City Hall is no longer on a private estate, no Kuwaiti investment company is involved, and the application process involves no "corporate permission" - you submit a form to the city government, and it sounds like the point is to make sure each rally is allocated a separate area, and they don't deny permission outright.

Please don't be unreasonable.

> Every single thing in the text you (inaccurately) quoted.

Your first sentence makes no sense. It's quoted directly from the Guardian article, not from me.

> it sounds like the point is to make sure each rally is allocated a separate area, and they don't deny permission outright.

FWIW, look at the next article I linked. You're really understating the restrictions for a public, outdoor venue. This is on brand with restrictive public use.

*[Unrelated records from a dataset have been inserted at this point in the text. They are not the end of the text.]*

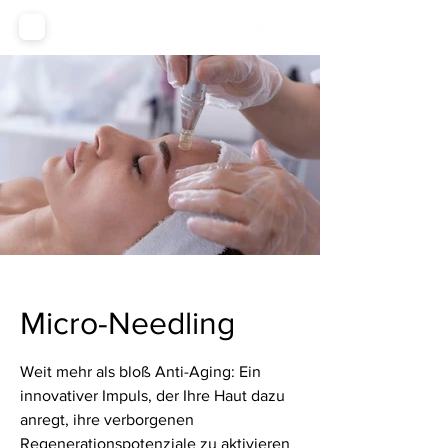
Micro-Needling
Weit mehr als bloß Anti-Aging: Ein
innovativer Impuls, der Ihre Haut dazu
anregt, ihre verborgenen
Regenerationspotenziale zu aktivieren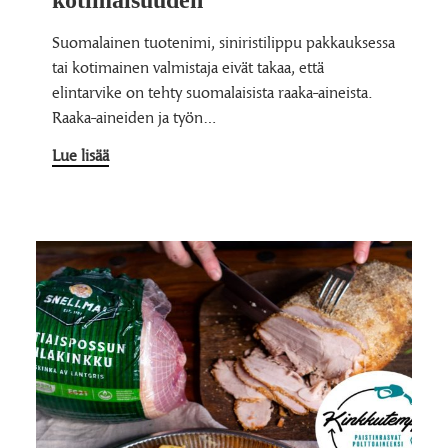
Suomalainen tuotenimi, siniristilippu pakkauksessa
tai kotimainen valmistaja eivät takaa, että
elintarvike on tehty suomalaisista raaka-aineista.
Raaka-aineiden ja työn…
Lue lisää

- No noise directed outwards

- no noise after 6PM

- confined to two lawns (that can't fit more than 3k people)

- no sound speakers

- no overnight rallies even if quiet

- leave no trash

- no food for others

- you're strongly advised to fill out a notification form if your group is larger than a dozen people

No, there was a bunch in the middle that you removed.

Most of those restrictions sound pretty standard and reasonable! No amplification is the only one that I’d be upset about as an organizer.

> No, there was a bunch in the middle that you removed.

I didn't remove anything.

It seems you're reading and responding to different discussions.